Patlamanın hemen ardından sabotaj ihmali üzerinde de durulmuştu. Bu çerçevede özel bir ekip oluşturuldu.
Genelkurmay Başkanlığı, Jandarma,
Emniyet Genel Müdürlüğü Terörle Mücadele ve
İstihbarat Daire Başkanlığı uzmanlarından oluşan ekip, askerî birlikte ve depoda görevli tüm personeli, detaylı olarak araştırdı. Er, erbaş ve subayların Genel Bilgi Taraması'nı (GBT) yaptı. Yapılan incelemelerde görevli askerler ve yakınlarının PKK ya da farklı marjinal gruplarla herhangi bir bağlantısı tespit edilmedi. Ayrıca bölgede patlama öncesi ve sonrası cep ve ankesörlü telefon kayıtları da tek tek incelendi. Bu süre zarfından
şüpheli herhangi bir görüşme belirlenemedi.
Güvenlik birimleri, patlayıcıların kayıtlarının bulunduğu envanter dokümanlarını da en ince ayrıntısına kadar inceledi.
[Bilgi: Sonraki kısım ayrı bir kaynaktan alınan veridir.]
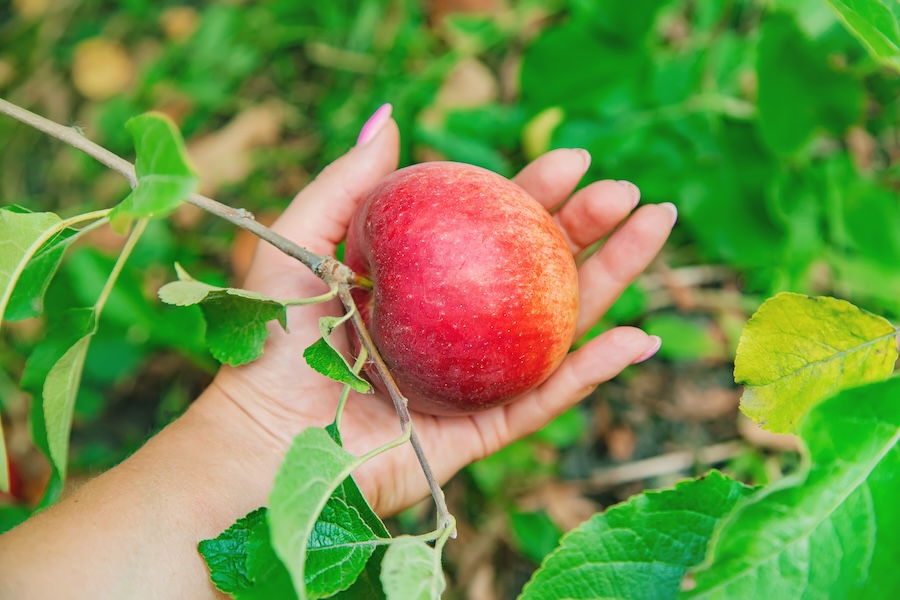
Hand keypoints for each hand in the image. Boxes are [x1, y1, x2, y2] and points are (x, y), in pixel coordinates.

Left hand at [211, 106, 674, 516]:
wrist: (258, 443)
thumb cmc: (270, 345)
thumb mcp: (298, 246)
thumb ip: (345, 184)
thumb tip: (393, 116)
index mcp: (424, 283)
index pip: (492, 229)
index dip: (534, 193)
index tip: (573, 159)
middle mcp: (458, 328)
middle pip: (537, 271)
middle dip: (589, 229)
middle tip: (630, 194)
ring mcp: (474, 380)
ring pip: (557, 327)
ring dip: (614, 281)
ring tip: (656, 231)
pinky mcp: (480, 432)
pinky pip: (545, 399)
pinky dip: (592, 372)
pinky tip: (637, 337)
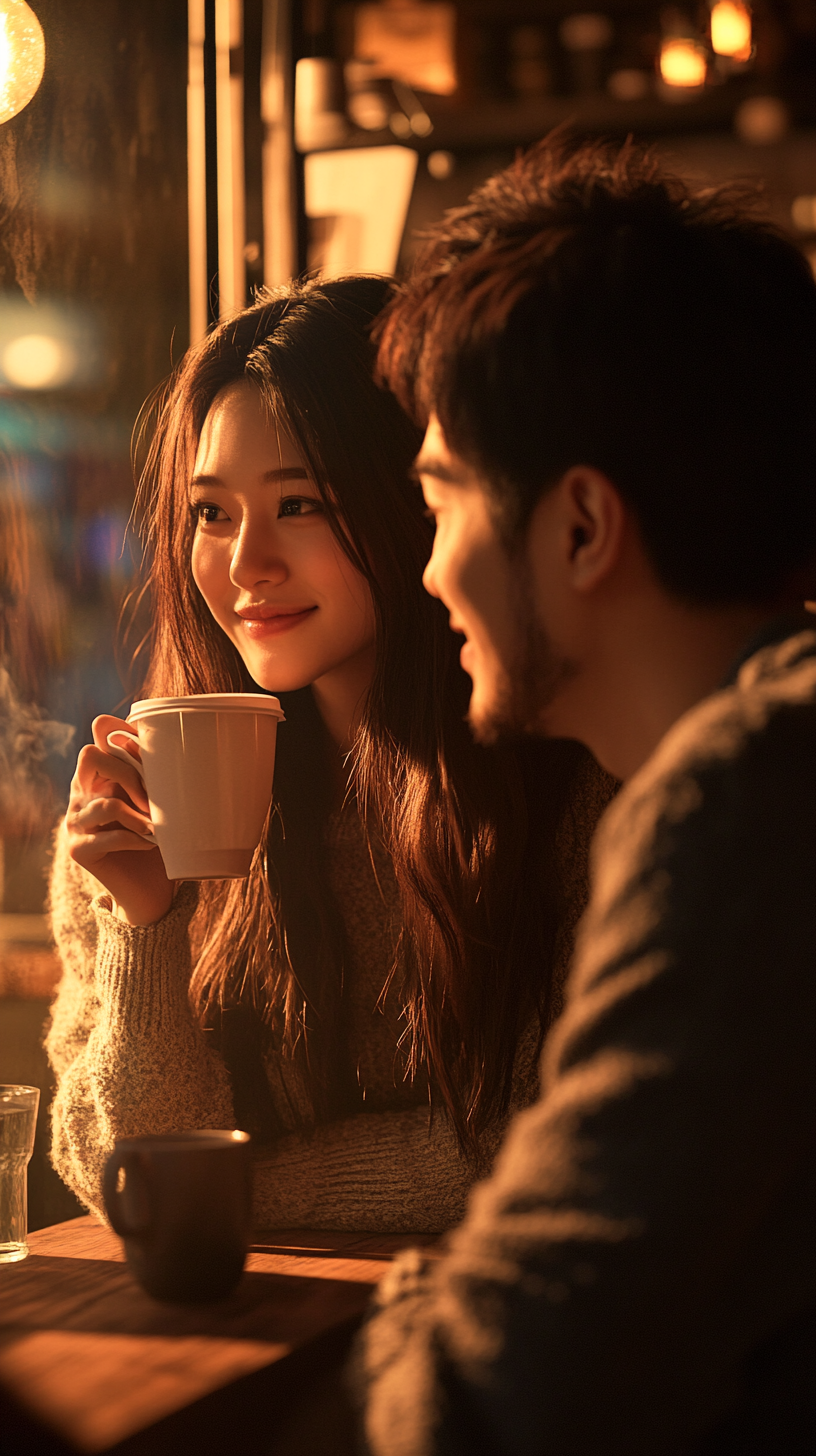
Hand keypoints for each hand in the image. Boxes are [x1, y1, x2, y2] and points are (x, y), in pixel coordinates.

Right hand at [66, 714, 172, 925]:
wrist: (149, 890)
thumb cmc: (159, 839)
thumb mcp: (158, 800)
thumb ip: (156, 772)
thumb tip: (173, 737)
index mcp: (99, 772)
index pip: (99, 731)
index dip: (123, 731)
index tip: (152, 751)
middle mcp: (80, 792)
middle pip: (90, 755)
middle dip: (129, 773)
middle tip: (152, 800)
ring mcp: (75, 820)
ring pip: (107, 803)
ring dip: (140, 817)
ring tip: (156, 828)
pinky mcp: (78, 849)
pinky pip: (111, 835)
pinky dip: (138, 839)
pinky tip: (151, 844)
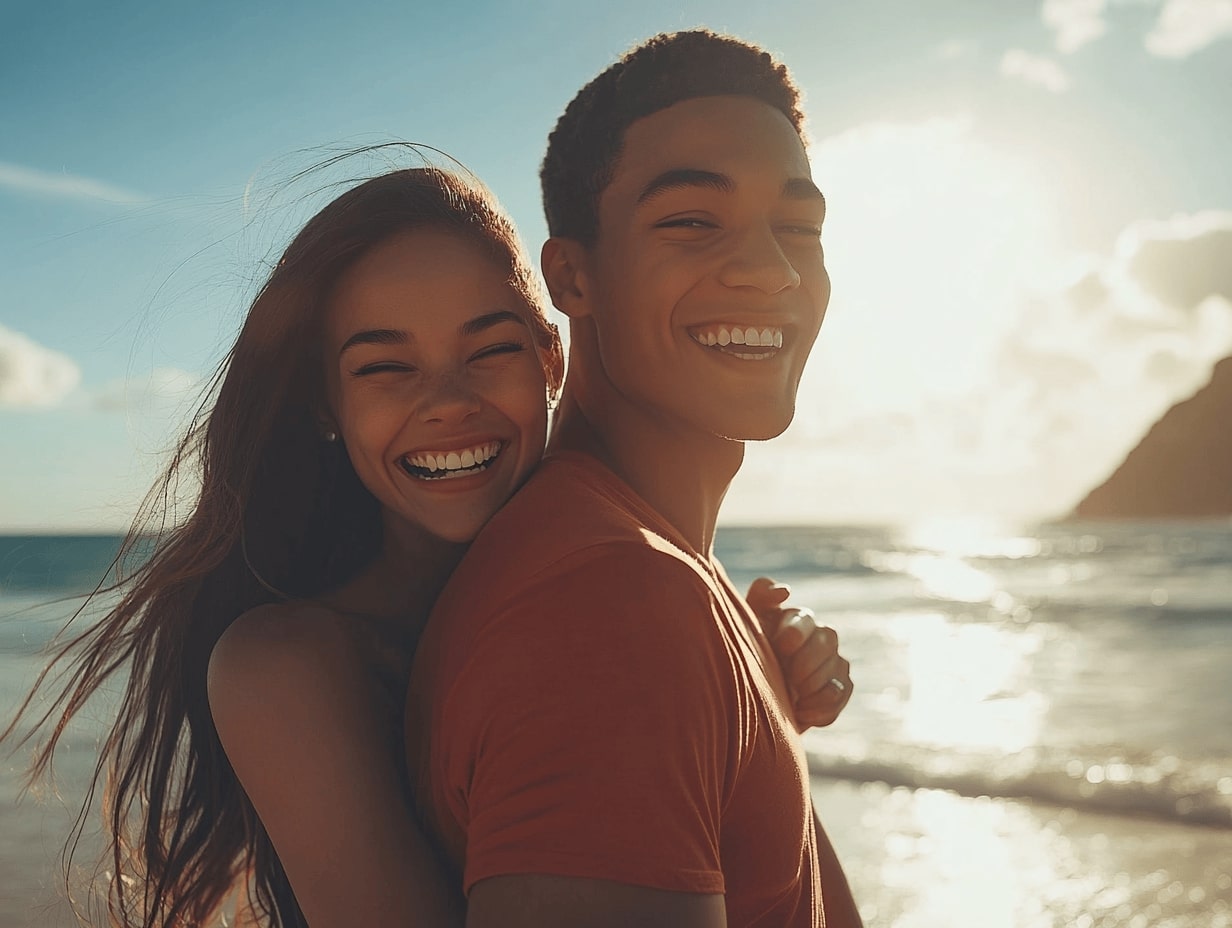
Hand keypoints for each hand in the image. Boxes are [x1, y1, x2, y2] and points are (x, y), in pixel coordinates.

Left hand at [746, 577, 851, 732]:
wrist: (756, 704)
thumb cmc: (747, 657)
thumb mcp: (744, 627)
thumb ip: (761, 599)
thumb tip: (786, 591)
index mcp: (794, 618)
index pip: (803, 617)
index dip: (794, 633)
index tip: (781, 647)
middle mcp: (819, 634)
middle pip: (827, 638)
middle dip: (805, 662)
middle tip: (786, 678)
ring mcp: (834, 659)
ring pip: (837, 665)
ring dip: (811, 685)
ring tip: (789, 697)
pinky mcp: (842, 686)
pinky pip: (840, 693)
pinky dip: (821, 707)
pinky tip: (800, 711)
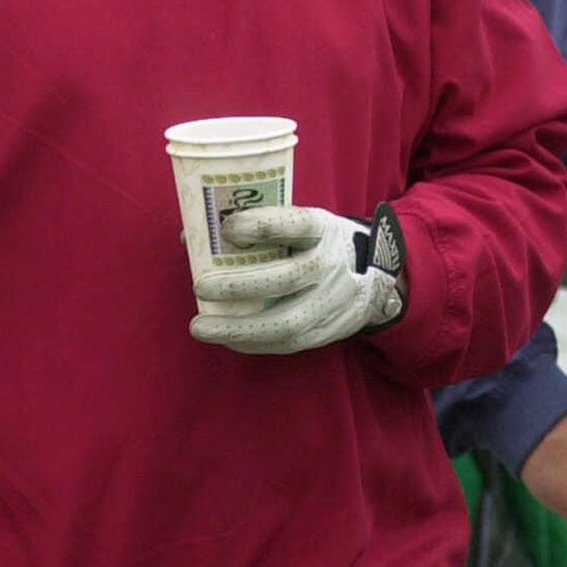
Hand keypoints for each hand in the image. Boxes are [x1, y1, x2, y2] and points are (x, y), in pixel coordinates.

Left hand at [189, 205, 405, 354]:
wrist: (375, 278)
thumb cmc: (319, 245)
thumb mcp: (302, 224)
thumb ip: (257, 228)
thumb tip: (191, 236)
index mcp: (322, 229)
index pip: (294, 223)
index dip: (259, 225)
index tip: (226, 228)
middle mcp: (331, 265)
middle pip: (287, 277)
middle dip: (240, 284)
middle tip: (199, 285)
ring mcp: (332, 302)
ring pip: (287, 321)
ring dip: (239, 327)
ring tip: (200, 327)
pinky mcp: (327, 331)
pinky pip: (287, 343)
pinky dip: (252, 343)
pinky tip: (226, 339)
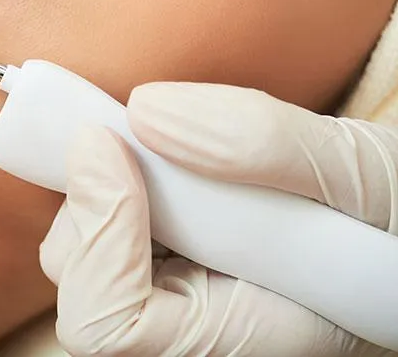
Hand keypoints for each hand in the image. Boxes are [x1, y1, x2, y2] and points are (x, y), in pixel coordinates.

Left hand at [39, 83, 396, 356]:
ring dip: (101, 179)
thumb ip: (264, 145)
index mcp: (239, 338)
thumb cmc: (383, 217)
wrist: (385, 221)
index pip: (113, 324)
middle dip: (92, 197)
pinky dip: (112, 172)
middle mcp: (185, 324)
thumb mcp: (357, 175)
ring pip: (78, 242)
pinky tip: (160, 155)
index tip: (109, 146)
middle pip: (79, 278)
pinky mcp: (151, 254)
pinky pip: (96, 214)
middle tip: (128, 133)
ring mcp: (163, 291)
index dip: (99, 239)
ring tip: (163, 146)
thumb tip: (145, 111)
Susurluk'tan
Afyonkarahisar'a nakli yapılan tüm mühimmatın kayıtlarda bulunduğu belirlendi. Bu arada, bomba
imha uzmanlarının bölgedeki çalışmaları tamamladığı, her ihtimale karşı belli sayıda uzmanın bölgede bekletildiği kaydediliyor.
Raporda, patlayan el bombalarının özellikleri de sıralandı. Alman yapımı BM 26 ve BM 41
model el bombalarının içerisinde 80 ile 160 gram arasında
plastik patlayıcı bulunuyor. Bu patlayıcıların içerisinde ayrıca kompozit karışımı maddeler yer aldığı için ani patlamalarda birbirini tetiklediği ifade edildi. Patlama neticesinde bombaların bulunduğu depoda ilk etapta 4 tonluk kuvvet basıncı, 3 bin derecelik de sıcaklık basıncı oluştuğu belirtildi. Sıcaklık basıncı nedeniyle şehit olan askerlerin bütün bedenlerinin yandığı da raporda yer aldı.